"No—but I'll sell it, young man."

We dickered a while and at last struck a bargain. I could not draw from the agent any opinion concerning a fair price. I had to trust to luck that I wasn't being unreasonably cheated. It was a top price, I knew, but Helen could not stay in a hotel in Los Angeles. A sum down, including a check, served to clinch the bargain. There remained only to buy some cottage furniture and install it.

On the way back the agent tried to hold me up for a commission.

"You'll collect your commission from your friend, the landlord," I replied firmly. We let it go at that.

Three days later I got enough furniture into the place to enable us to move in. My three days of preparation involved a great deal of strenuous urging. But it was done at last, even to a floored tent behind the bungalow for Helen and me to sleep in. We had likewise a cook, a protesting coloured woman from Texas, who swore many strange oaths that she had never seen any one in such a mighty hurry as I was. A special bribe got her from under the nose of some of Pasadena's elite who were besieging the employment agency.

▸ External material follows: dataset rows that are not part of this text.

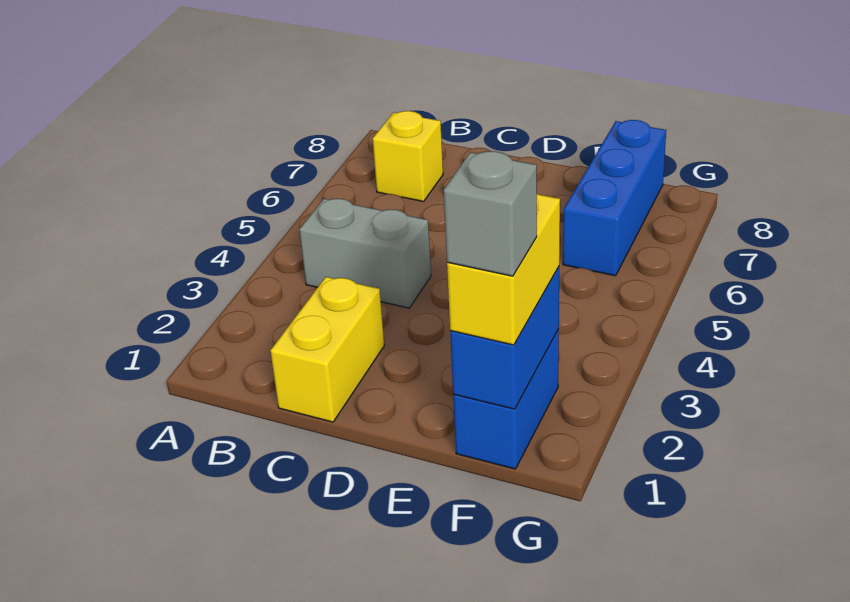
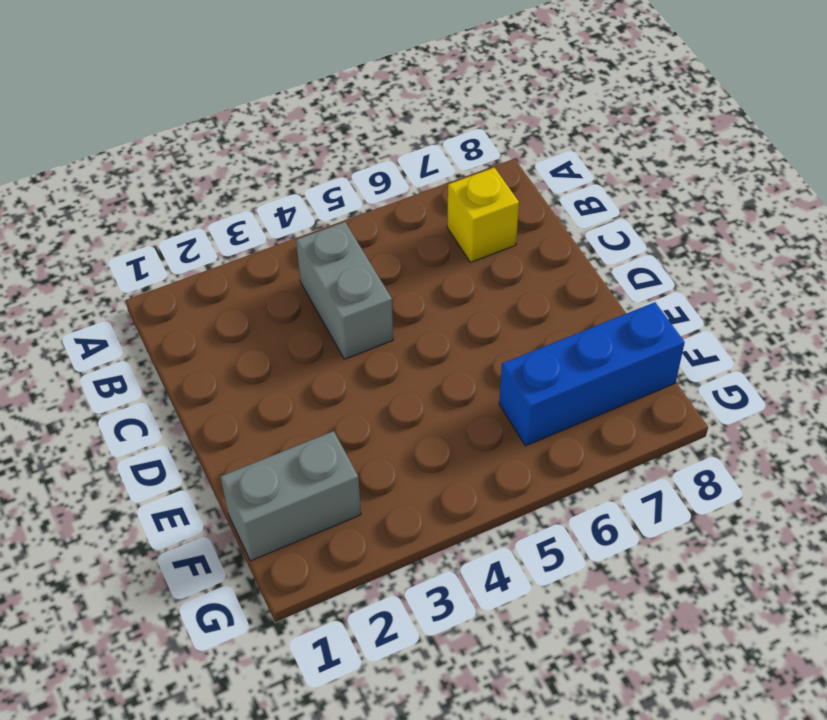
grey 1x2 brick [221,431,361,561] -> blue 1x2 brick [453,329,559,469]
none -> yellow 1x2 brick [270,277,384,422]
none -> blue 1x2 brick [450,267,559,409]

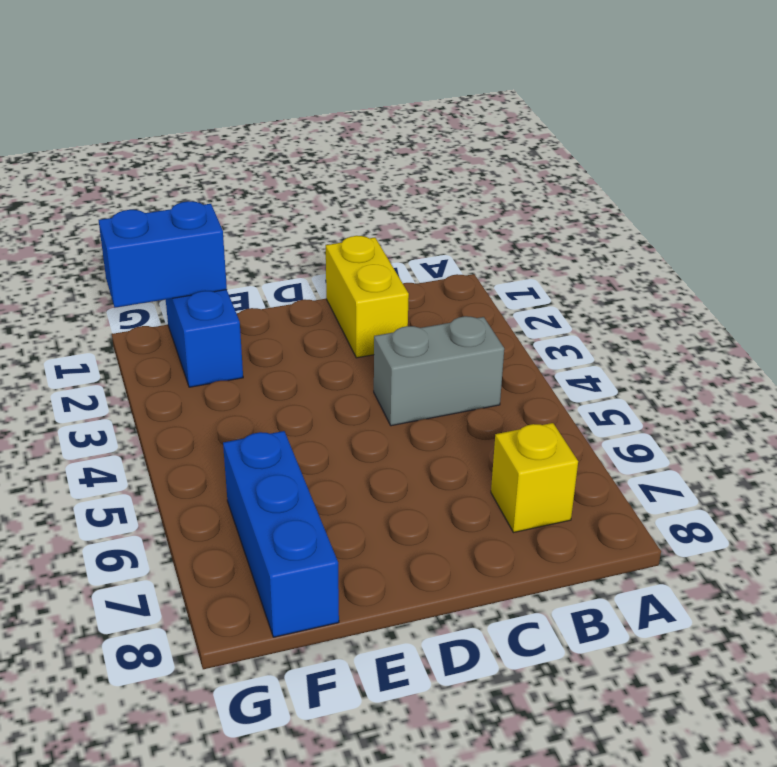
blue 1x2 brick [99,201,227,307] -> blue 1x2 brick turned to [450,267,559,409]
none -> yellow 1x2 brick [447,194,560,345]
none -> grey 1x1 brick [444,151,537,276]

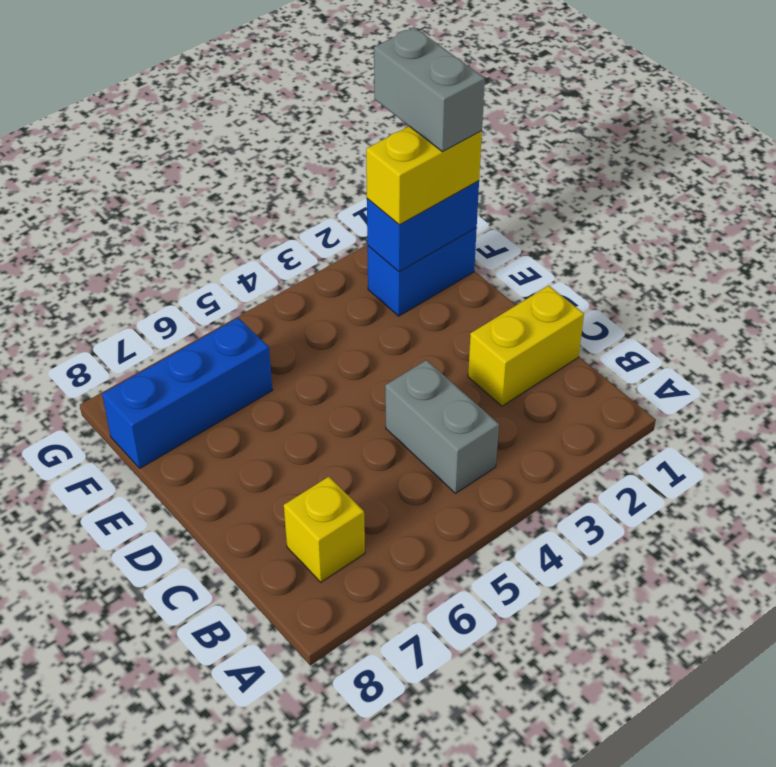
grey 1x2 brick [374,27,485,152] -> grey 1x1 brick [444,151,537,276]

It was late in the afternoon when Miss Brock and I carried Helen from the carriage to a long chair on the verandah and propped her up with pillows. The baby had already begun to play about the bungalow. Inside we could hear the cook talking to her pots and pans as if they were sentient beings in league against her. By the verandah stood two orange trees in blossom. The breeze stirred slightly in their branches, carrying a whiff of their sweet, sickly scent to my nostrils. I started with a shudder, for I remembered how I had always hated the scent of orange blossoms from the time I first met the flower girl under the archway of Charing Cross station. Could this be why I disliked that odour? Was I to learn the reason at last? Helen was holding my hand, resting quietly, for the journey had tired her. I saw her look at the mountains and from them to her baby at play.

"Ted," she said, so faintly I had to lean forward to hear, "I want to go home—to our own little house in Hertfordshire. Take me back, Ted. I'm homesick."